Thanks for this idea, @littleskunk. Implemented total disk stored based on last report from the satellite (raw last time window, not last day like in the dashboard/API) in a prototype version of the earnings calculator. Will release soon after a little more testing. I also added which values are reported by the node vs satellite.
I’m not entirely sure why my calculation leads to a significantly lower number than 8.68TB shown on that last day on the dashboard, especially if that is supposed to be TiB. But since I literally just calculate byte hours*3600/number of seconds for the last window, I think my method is a lot less convoluted and should be correct.
I cannot imagine given the current excess of storage or SNO’s for that matter Storj particularly cares about that in any way.
I don’t know if they don’t care.
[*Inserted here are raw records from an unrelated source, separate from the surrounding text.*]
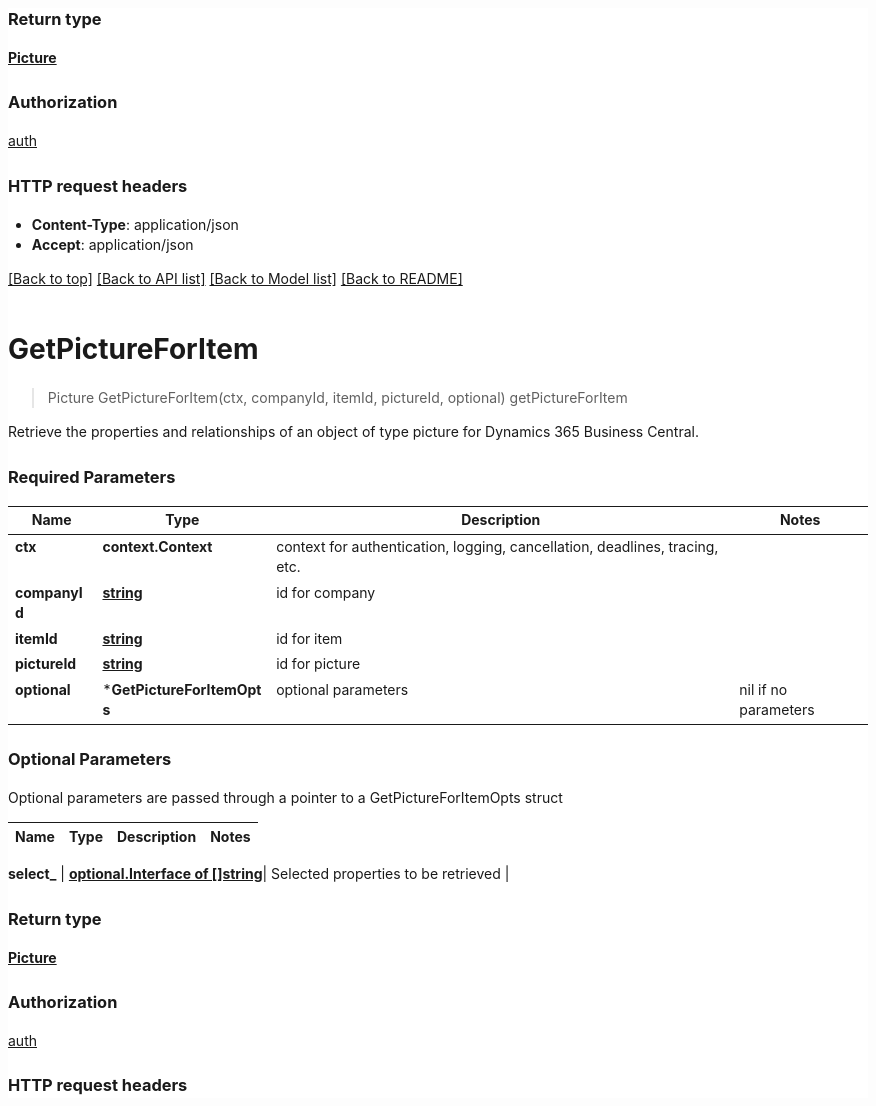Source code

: ### Return type

[**Picture**](picture.md)

### Authorization

[auth](../README.md#auth)

### HTTP request headers

 - **Content-Type**: application/json
 - **Accept**: application/json

[[Back to top]](#) [[Back to API list]](../README.md#documentation-for-api-endpoints) [[Back to Model list]](../README.md#documentation-for-models) [[Back to README]](../README.md)

# **GetPictureForItem**
> Picture GetPictureForItem(ctx, companyId, itemId, pictureId, optional)
getPictureForItem

Retrieve the properties and relationships of an object of type picture for Dynamics 365 Business Central.

### Required Parameters

Name | Type | Description  | Notes
------------- | ------------- | ------------- | -------------
 **ctx** | **context.Context** | context for authentication, logging, cancellation, deadlines, tracing, etc.
  **companyId** | [**string**](.md)| id for company | 
  **itemId** | [**string**](.md)| id for item | 
  **pictureId** | [**string**](.md)| id for picture | 
 **optional** | ***GetPictureForItemOpts** | optional parameters | nil if no parameters

### Optional Parameters
Optional parameters are passed through a pointer to a GetPictureForItemOpts struct

Name | Type | Description  | Notes
------------- | ------------- | ------------- | -------------



 **select_** | [**optional.Interface of []string**](string.md)| Selected properties to be retrieved | 

### Return type

[**Picture**](picture.md)

### Authorization

[auth](../README.md#auth)

### HTTP request headers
Maybe they have no idea.
But it is obvious: If you have a node, that claims to be 100% full but you only get 50% paid, because Storj has introduced a garbage collection process that is not working correclty and leaves you with 50% unpaid trash, that does not get collected, then you are pretty much arsed. The node is full and does not get any ingress and you get only paid 50% of storage that you are effectively providing.
They should care about that and it is concerning that there is no official statements, apology or compensation offer from some of the higher ranks.
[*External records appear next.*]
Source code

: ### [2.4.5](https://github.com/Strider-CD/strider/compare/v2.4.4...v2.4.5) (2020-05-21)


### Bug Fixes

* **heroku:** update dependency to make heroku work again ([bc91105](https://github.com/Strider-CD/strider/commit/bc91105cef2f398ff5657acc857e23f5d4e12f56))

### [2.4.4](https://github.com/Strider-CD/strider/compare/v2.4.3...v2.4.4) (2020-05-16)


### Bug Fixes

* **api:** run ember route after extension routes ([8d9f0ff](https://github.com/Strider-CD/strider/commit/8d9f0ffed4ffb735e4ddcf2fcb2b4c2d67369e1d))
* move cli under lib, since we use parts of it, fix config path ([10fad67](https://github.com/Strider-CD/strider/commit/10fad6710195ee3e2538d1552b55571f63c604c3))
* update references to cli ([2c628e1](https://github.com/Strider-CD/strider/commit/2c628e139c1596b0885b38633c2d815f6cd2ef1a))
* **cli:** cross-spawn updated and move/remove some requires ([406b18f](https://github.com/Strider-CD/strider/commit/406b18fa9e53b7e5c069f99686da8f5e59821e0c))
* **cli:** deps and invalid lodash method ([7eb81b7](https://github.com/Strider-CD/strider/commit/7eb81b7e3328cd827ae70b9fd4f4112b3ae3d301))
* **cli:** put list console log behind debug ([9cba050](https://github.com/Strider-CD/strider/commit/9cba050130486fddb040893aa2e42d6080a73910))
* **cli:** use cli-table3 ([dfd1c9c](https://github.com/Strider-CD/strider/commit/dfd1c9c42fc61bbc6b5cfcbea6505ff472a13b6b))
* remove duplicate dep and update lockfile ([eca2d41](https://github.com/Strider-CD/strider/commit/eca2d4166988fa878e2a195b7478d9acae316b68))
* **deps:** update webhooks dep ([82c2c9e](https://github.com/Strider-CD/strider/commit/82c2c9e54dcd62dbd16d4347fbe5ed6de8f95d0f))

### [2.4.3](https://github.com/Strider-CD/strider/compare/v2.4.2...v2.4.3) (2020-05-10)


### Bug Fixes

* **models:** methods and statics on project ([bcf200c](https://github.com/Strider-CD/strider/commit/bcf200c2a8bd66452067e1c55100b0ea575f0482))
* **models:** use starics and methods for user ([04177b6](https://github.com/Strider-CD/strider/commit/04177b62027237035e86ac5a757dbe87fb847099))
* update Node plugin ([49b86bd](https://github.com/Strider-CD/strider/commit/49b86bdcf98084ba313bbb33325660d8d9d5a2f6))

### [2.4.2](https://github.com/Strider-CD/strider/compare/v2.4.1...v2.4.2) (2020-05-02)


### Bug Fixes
I wonder if any of Storj dev team has 20+ TB drives running storagenodes? So far I saw some talking about their nodes of 1-2-3TB which work great. If we weren’t complaining, they wouldn’t had a clue about problems with big nodes.
How can you develop a service like this and you don’t have the hardware to test it? And not just one… they should run storagenodes on Linux and Windows too, docker and non-docker, on the biggest drives that pops up on the market in a period of 3-4 years.
There are like 60+ employees. Enough different IP’s for running test nodes.